―――なんて、冗談に決まってるだろぃ?
あの後口をパクパクさせていた私に、丸井くんは笑いながら言った。
本当に冗談なの?私には到底思えないよ。だって、あの時の丸井くんの目は。目は冗談じみた目じゃなかったから。それぐらい、嫌でも一緒に過ごしてきたんだから分かる。
迷う私は季節に置いていかれそうだった。ただ、ただよく分からずに時間だけが過ぎ事は動いていく。それだけのこと。





「あー、幸村くんかっこいい!」
「家庭科で作ったの!これ、食べて!」

廊下がざわついた。私は家庭科の調理実習が終わり、教室に戻る途中でクラスメートの何人もの女の子が幸村くんを取り囲んで、先程作ったカップケーキを渡そうとしていた。あれは逆に幸村くんが可哀想だ。でも彼は笑みを崩さない。
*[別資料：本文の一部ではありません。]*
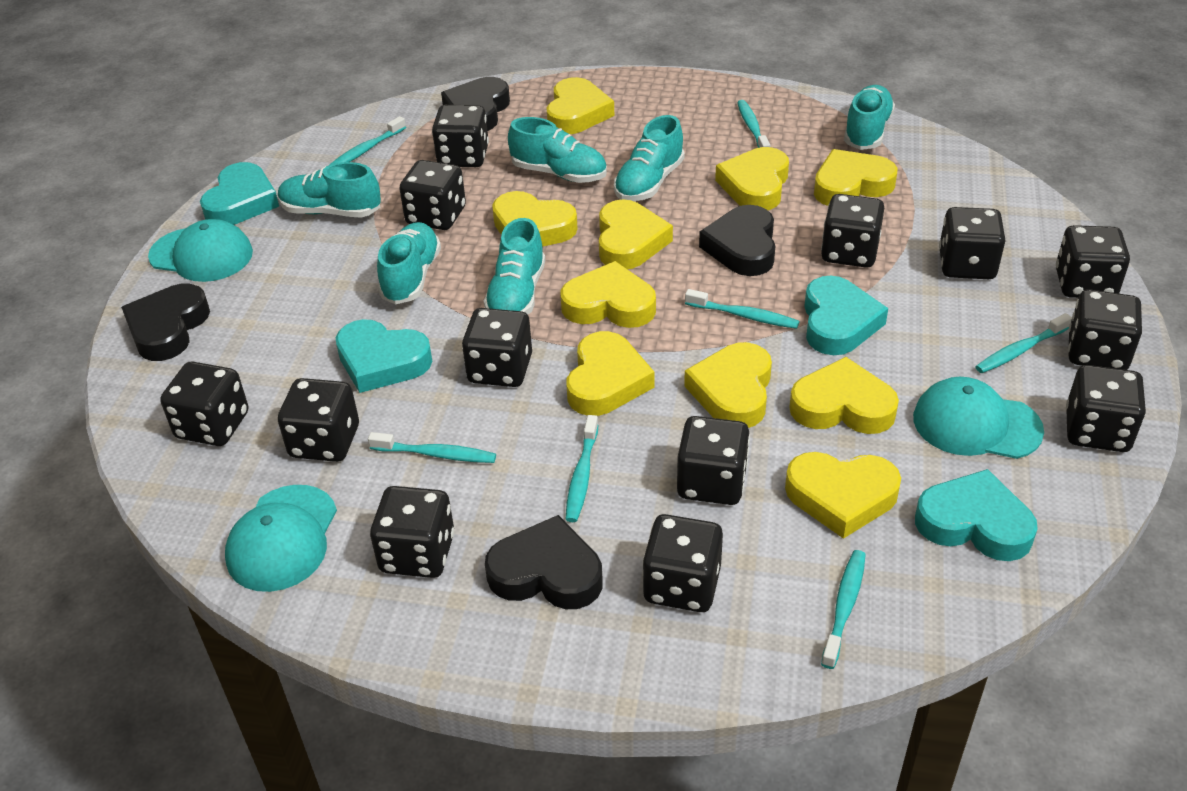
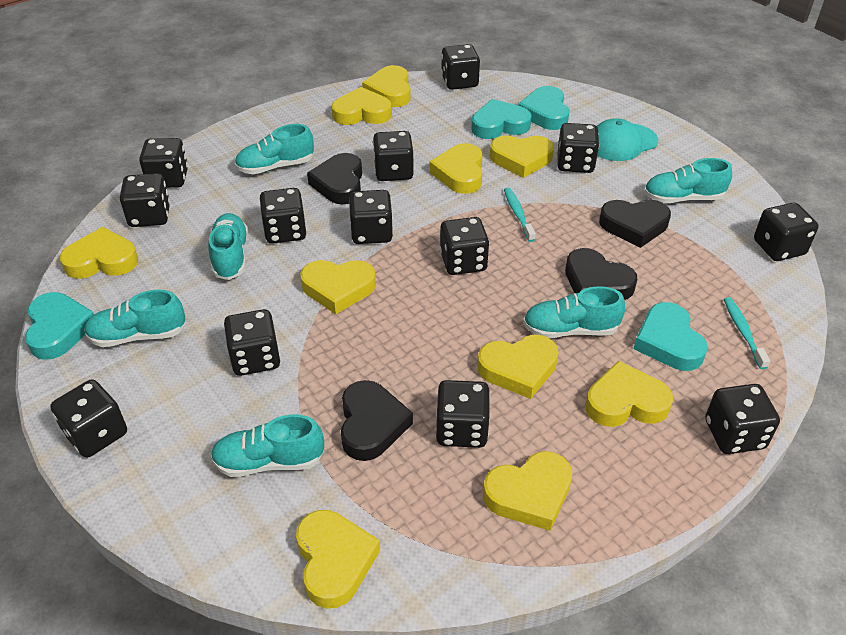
turquoise cap: [148,219,253,282] [225,485,337,592] [913,377,1044,459] = 3 -> [597,118,658,161] = 1
turquoise toothbrush: [329,116,406,165] [368,432,496,463] [565,415,598,522] [685,289,800,329] [737,100,770,148] [821,550,866,669] [975,313,1072,373] = 7 -> [504,187,536,242] [724,297,770,369] = 2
迷惑だろうに、笑顔のままでいられることが凄いと思う。
お気の毒だな、と遠目で見ていると目があった。

「みょうじさんじゃないか。元気かい?」

女の子達にごめんね、と告げて輪から抜けると私のところにやってくる。と同時に私は本能的に後退ると、誰かにぶつかった。

「わ、すいませ、」
「なんだよ〜。前向いて歩けっつうの。」

そこには子犬またいなムウと怒った顔を浮かべる丸井くん。私の表情は瞬時に氷ついた。
幸村くんも私に追い付いて、私は結果的にふたりに挟まれることに。逃げ道はないし、周りから視線を感じるし。

「どうしたんだよぃ、幸村くん?なまえに用?」

いづもはしてこないくせに、ここぞとばかりに名前呼びをしてくる。新密度でもアピールしたいのかな?ったく、迷惑このうえない。

「うん、そうだよ。みょうじさんに用があるんだ。」

幸村くんは綺麗な顔で笑った。けれど違和感しか感じない。丸井くんよりたちは悪くない。ただなんとなく怒ってるような気がしてならない。
ジッと幸村くんの顔を見つめるとニコリと微笑みかけられる。やっぱりなんか不自然。

「じゃ、ちょっとみょうじさん借りてくからね。」

腕をグイっと引かれて引っ張られていく。力が強くて抵抗出来ない。丸井くんを見るとただ呆然と私を見つめていた。それもそのはず。なんであまり交友関係のない幸村くんが私に用あるのか。私さえも分からないのだから。


「何の用…?」
「この前言ったじゃないか、君を助けるって。」

つれてこられたのは旧校舎の1つの教室。なにもかも古いし、空気も埃っぽい。
それよりも今の時間。もう4時間目の授業は諦めよう。さぼりだなんて、あーあ。

「丸井に裏があることは知っていた。俺そういうのに敏感だからさ。」
「うん。」
「でも、みょうじさんで憂さ晴らしをするのはよくない。仁王から最近の丸井は度が過ぎたことをやっているというのを聞いていた。」

見られたわけではないのか。それを聞いて私は安心する。正直見られていたら、恥ずかしさを通りこして怖かった。多分頭の中もグチャグチャになっていた。

「だから俺がなんとかしてあげないと、って思って。」

分かった。多分この人は私のことを想って、私を助けようとしているんじゃない。丸井くんのことが大切な仲間だから。仲間としてこれ以上悪いことをしてほしくないから。だから、私を助けることで丸井くんを助けようとしているんだ。なんていい人なんだろう。そんな友達がいるなんて誇りに思っていいことだ。

「ね、みょうじさん。俺は君のことが好きだ。だから、もし良かったら付き合ってくれ。」



私もなにか丸井くんに出来ないんだろうか。ゲームを投げ出したら、丸井くんを助けられるの?